The reasons for success are all over the film. There’s the 13-yard screen against the Panthers in the playoffs where Armstead is leading the way and another one against the Falcons. Pick any game where he was on the field, and you can spot Armstead making a play in the screen game. And the crazy thing is, even though he was getting down the field, you can see Armstead limping after most of the plays are whistled dead.
Now imagine what that might look if Armstead is healthy. Don't forget — this is a guy who once ran a 4.71-second 40-yard dash. If he can get back to that, the possibilities are endless.
"When he's healthy, he's one of the better left tackles in the game, in my opinion,” offensive line coach Dan Roushar said. “When you can put a guy in that position and count on him doing his work on a consistent level, that helps immensely. And really, he's a pretty good run blocker. He gets an awful lot of credit for what he does in his sets and stuff like that, but he can do a lot of good things in the run game. Hopefully, he'll continue to grow and improve, because I think the ceiling's high."

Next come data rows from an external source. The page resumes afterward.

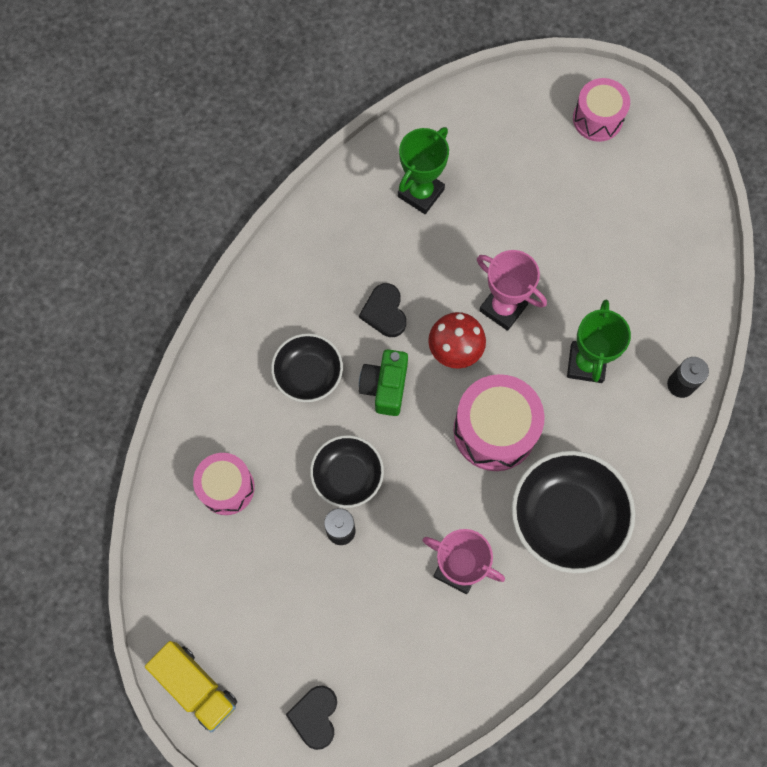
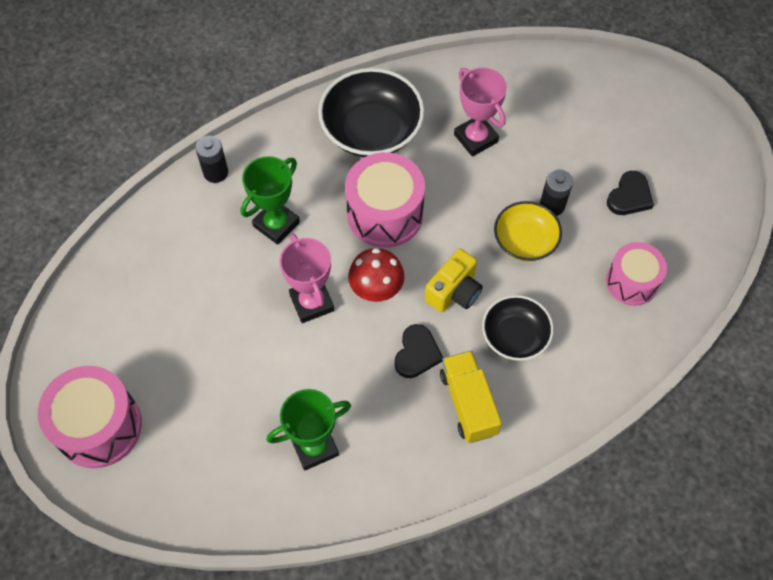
camera: 150 degrees left, 10 degrees down
yellow truck [145,641,237,732] -> yellow truck moved to [440,350,502,443]
black heart [286,686,337,750] -> black heart moved to [607,171,654,215]
black bowl [310,435,384,508] -> yellow bowl [494,201,562,261]
green camera [359,350,408,416] -> yellow camera [425,249,483,312]
pink drum [573,78,630,142] -> pink drum [38,366,142,468], size x1.53

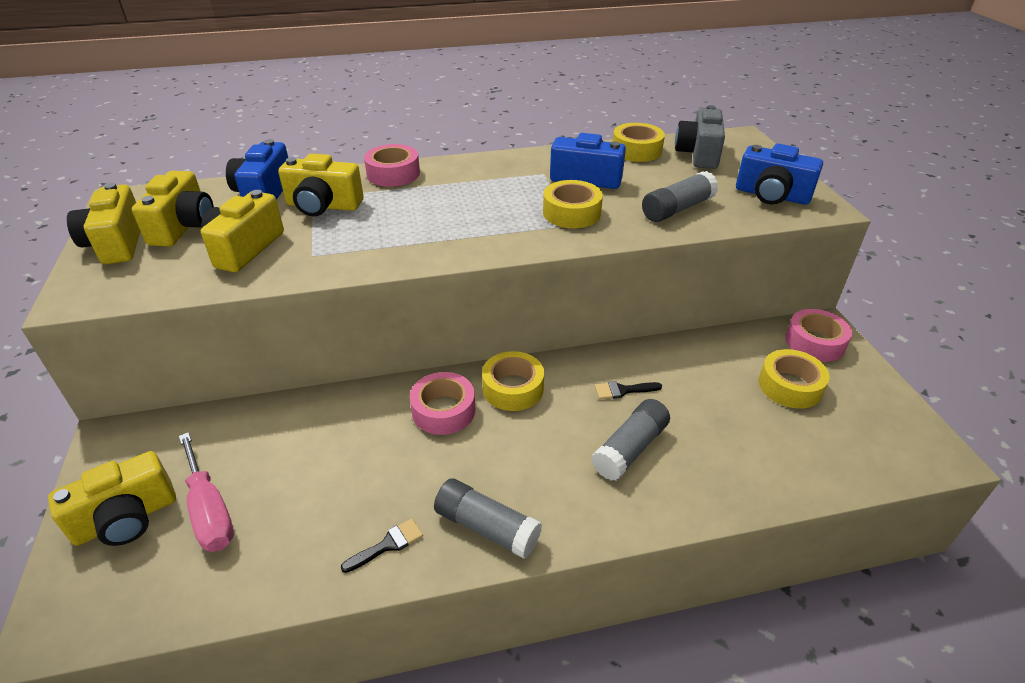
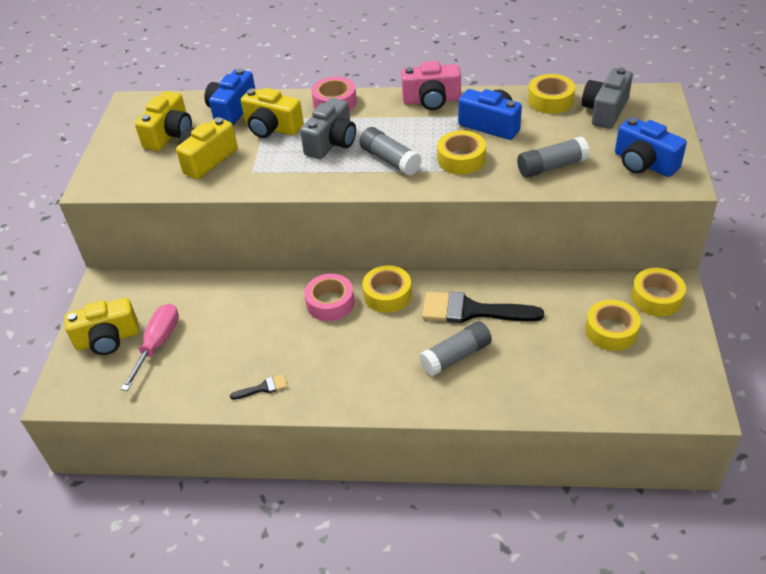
camera: 20 degrees right, 5 degrees up
yellow camera [67,183,140,264] -> none
pink screwdriver [179,432,234,552] -> pink screwdriver turned 150 degrees counterclockwise [121,304,179,391]
grey glue stick [434,478,542,559] -> grey glue stick moved to [359,127,422,176]
black brush [595,381,662,399] -> black brush [422,292,544,323], size x2.22
pink tape [785,309,852,362] -> yellow tape [631,268,686,317]
none -> grey camera [300,98,356,159]
none -> pink camera [401,61,461,110]

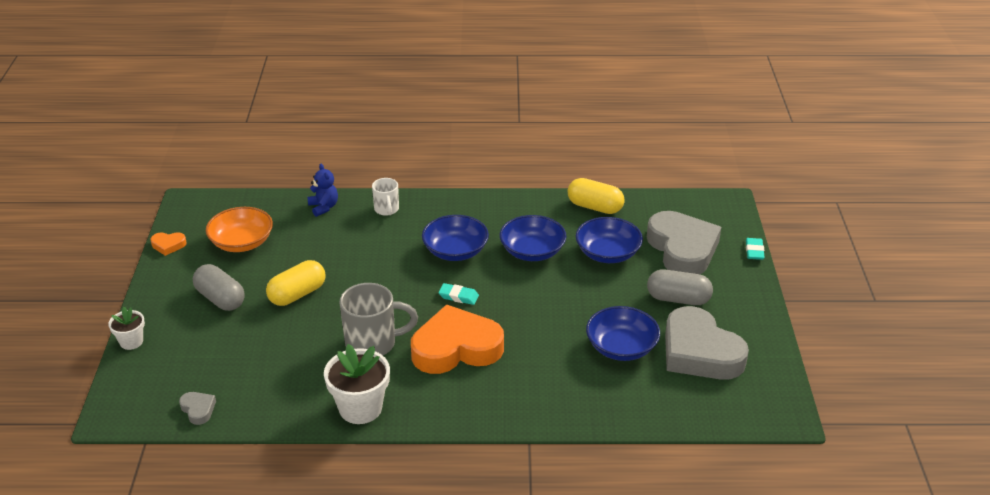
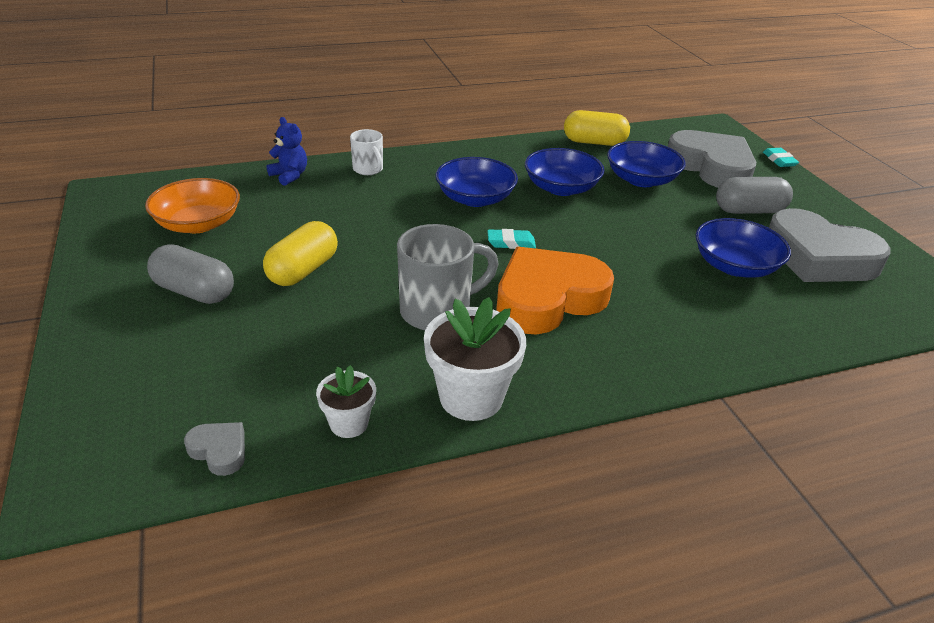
camera: 20 degrees left, 0 degrees up
white flower pot [108,307,145,350] -> white flower pot moved to [316,365,376,438]
orange heart [151,232,187,256] -> none

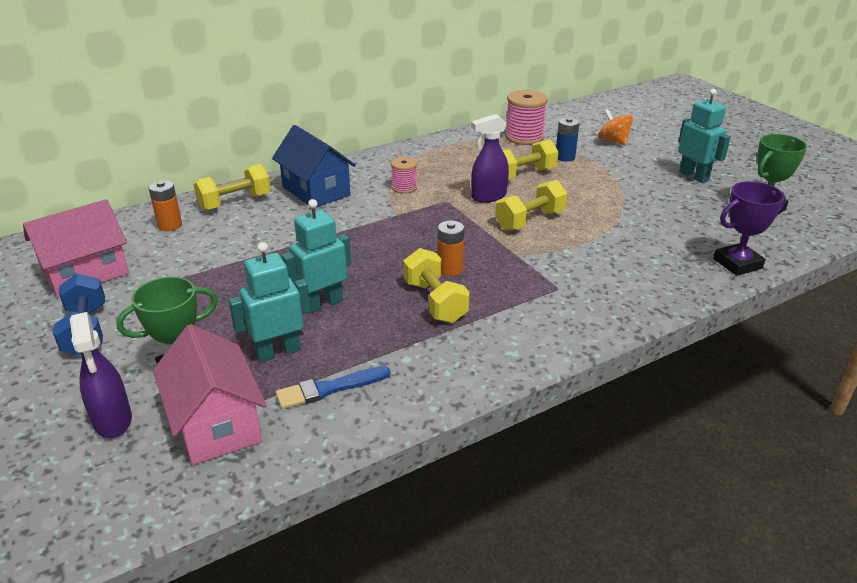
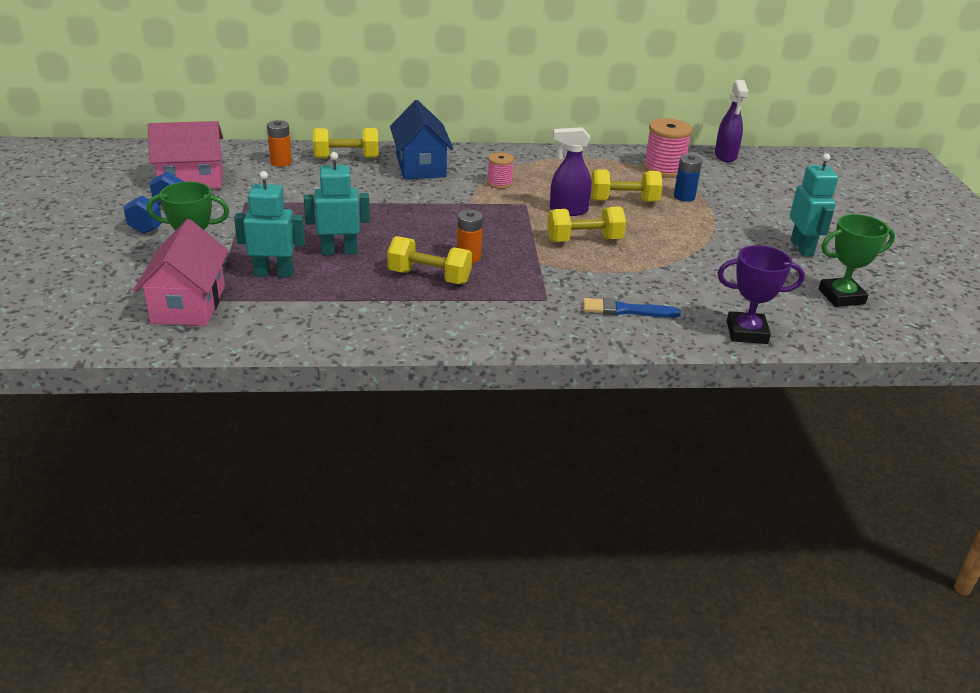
camera: 25 degrees right, 0 degrees up
purple spray bottle [70,312,132,438] -> purple spray bottle moved to [715,80,748,162]
blue brush [276,366,391,409] -> blue brush moved to [583,298,681,318]
yellow dumbbell [403,248,470,323] -> yellow dumbbell turned 75 degrees counterclockwise [387,236,472,284]
orange spinning top [598,109,633,145] -> none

Interestingly, New Orleans didn’t change its approach much when Armstead was out of action last year (284 running snaps with him; 206 without). The success rate changed, though not as drastically as in the screen game. The Saints ran 22 times to the left outside and had 50 off-tackle runs to the left side with Armstead at left tackle for an average of 5.2 yards per carry. Those numbers came in at 22 and 36, respectively, with him sidelined, for an average of 4.7 yards per carry, according to Sports Info Solutions.
It seems reasonable to expect Kamara to take on a more prominent role next year, though the directions the team runs will likely remain the same. He averaged about seven carries per game last season, while Ingram averaged 14. With Ingram out, Kamara might pick up something like five more attempts per game. That means Jonathan Williams, Trey Edmunds, Boston Scott or possibly a veteran newcomer will take on the rest.
There could be a dip without Ingram on the field, but the veteran back expects the line to pave the way for whoever is out there.
“Our offensive line is a strong point. It’s the strength of our team,” Ingram said. “The guys are going to do their thing. They’re paving the for the RBs and for Drew to pass for a lot of yards. They’re the heart of our offense. They’re going to make the thing go like they always do.”
The question is, will Armstead be healthy? After spending the past few years meeting with different doctors and trainers, he believes he pieced together a plan that will work for him. He’s not quite where he wants to be, but “by training camp, I should be good. Two thumbs up,” Armstead says.
The Saints believe the same thing. Roushar said that this is the best Armstead has looked during minicamp in a few years. But the coaching staff is trying to work with him to shake off some habits Armstead formed while compensating for his injuries.
“One thing we've really tried to harp on, and we haven't seen it as consistently as we want, the use of his hands and using his left side to be stronger,” Roushar said. “He's such a fluid athlete, but he's relied on his feet through injury the last couple of years, more so than working with putting all those components together.
“So, like (Wednesday), he came off after our two-minute, and he said, out of every set, he felt like every one was really good except one. He's aware of it, and he's working on it, and we've just got to continue to show it to him on film when it's good and acknowledge when it's not."
Once all those things come together, paired with health, Armstead has a chance to make everyone drop the “when healthy” qualifier when they talk about his standing in the game.
If he can make that happen, getting through the first four weeks without Ingram will be a whole lot easier.